Utilizing the Detector Library
That will help you perceive extra clearly which detectors CodeGuru Reviewer makes use of to overview your code, we at the moment are sharing a Detector Library the place yow will discover detailed data and code samples.
These detectors make it easier to construct safe and environment friendly purposes on AWS. Within the Detector Library, yow will discover detailed details about CodeGuru Reviewer’s safety and code high quality detectors, together with descriptions, their severity and potential impression in your utility, and extra data that helps you mitigate dangers.
Observe that every detector seems for a variety of code defects. We embrace one noncompliant and compliant code instance for every detector. Nonetheless, CodeGuru makes use of machine studying and automatic reasoning to determine doable points. Because of this, every detector can discover a vary of defects along with the specific code instance proven on the detector’s description web page.
Let’s take a look at a couple of detectors. One detector is in search of insecure cross-origin useful resource sharing (CORS) insurance policies which are too permissive and should result in loading content material from untrusted or malicious sources.
One other detector checks for improper enter validation that may allow assaults and result in undesirable conduct.
Particular detectors make it easier to use the AWS SDK for Java and the AWS SDK for Python (Boto3) in your purposes. For instance, there are detectors that may detect hardcoded credentials, comparable to passwords and entry keys, or inefficient polling of AWS assets.
New Detectors for Log-Injection Flaws
Following the current Apache Log4j vulnerability, we launched in CodeGuru Reviewer new detectors that examine if you happen to’re logging something that isn’t sanitized and probably executable. These detectors cowl the problem described in CWE-117: Improper Output Neutralization for Logs.
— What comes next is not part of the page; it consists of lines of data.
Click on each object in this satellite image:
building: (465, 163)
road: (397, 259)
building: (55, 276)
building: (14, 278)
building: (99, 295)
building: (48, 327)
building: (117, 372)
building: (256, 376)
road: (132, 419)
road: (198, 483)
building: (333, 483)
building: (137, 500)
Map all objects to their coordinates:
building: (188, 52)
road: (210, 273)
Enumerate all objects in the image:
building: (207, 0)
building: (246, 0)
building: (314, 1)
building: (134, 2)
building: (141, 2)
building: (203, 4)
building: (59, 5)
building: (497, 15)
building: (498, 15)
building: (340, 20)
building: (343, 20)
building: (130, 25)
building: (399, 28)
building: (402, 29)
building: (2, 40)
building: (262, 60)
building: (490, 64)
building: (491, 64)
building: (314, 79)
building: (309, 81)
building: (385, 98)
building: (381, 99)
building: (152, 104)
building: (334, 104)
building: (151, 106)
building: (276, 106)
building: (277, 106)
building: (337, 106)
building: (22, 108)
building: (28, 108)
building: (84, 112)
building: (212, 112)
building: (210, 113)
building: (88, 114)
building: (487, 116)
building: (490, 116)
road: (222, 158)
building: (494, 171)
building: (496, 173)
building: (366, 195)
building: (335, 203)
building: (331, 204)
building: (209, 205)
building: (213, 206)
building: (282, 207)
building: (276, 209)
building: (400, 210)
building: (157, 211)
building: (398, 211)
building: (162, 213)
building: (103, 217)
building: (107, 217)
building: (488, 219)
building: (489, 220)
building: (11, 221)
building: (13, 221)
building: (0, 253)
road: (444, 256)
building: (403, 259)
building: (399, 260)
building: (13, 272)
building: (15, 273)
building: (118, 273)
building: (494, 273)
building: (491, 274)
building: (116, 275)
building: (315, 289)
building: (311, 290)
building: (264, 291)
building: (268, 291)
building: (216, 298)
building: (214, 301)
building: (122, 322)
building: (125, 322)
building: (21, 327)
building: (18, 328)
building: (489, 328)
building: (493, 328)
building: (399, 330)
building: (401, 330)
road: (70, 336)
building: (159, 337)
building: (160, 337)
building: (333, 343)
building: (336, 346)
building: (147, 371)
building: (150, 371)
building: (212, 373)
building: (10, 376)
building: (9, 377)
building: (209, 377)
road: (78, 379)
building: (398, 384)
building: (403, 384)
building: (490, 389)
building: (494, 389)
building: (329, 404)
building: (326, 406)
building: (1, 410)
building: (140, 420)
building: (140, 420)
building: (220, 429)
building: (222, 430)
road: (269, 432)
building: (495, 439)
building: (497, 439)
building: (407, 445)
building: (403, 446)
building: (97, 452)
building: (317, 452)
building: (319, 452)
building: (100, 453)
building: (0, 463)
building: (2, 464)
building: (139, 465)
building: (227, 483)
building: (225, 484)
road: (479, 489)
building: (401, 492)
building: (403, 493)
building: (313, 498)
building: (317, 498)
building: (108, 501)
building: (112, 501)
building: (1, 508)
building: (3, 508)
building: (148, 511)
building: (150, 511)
These detectors work with Java and Python code and, for Java, aren’t restricted to the Log4j library. They don’t work by trying on the model of the libraries you employ, however examine what you’re really logging. On this manner, they’ll shield you if comparable bugs occur sooner or later.
Following these detectors, user-provided inputs should be sanitized earlier than they’re logged. This avoids having an attacker be capable of use this enter to interrupt the integrity of your logs, forge log entries, or bypass log screens.
Availability and Pricing
These new options can be found right this moment in all AWS Areas the place Amazon CodeGuru is obtainable. For extra data, see the AWS Regional Companies Checklist.
The Detector Library is free to browse as a part of the documentation. For the brand new detectors in search of log-injection flaws, normal pricing applies. See the CodeGuru pricing web page for extra data.
Begin utilizing Amazon CodeGuru Reviewer right this moment to enhance the safety of your code.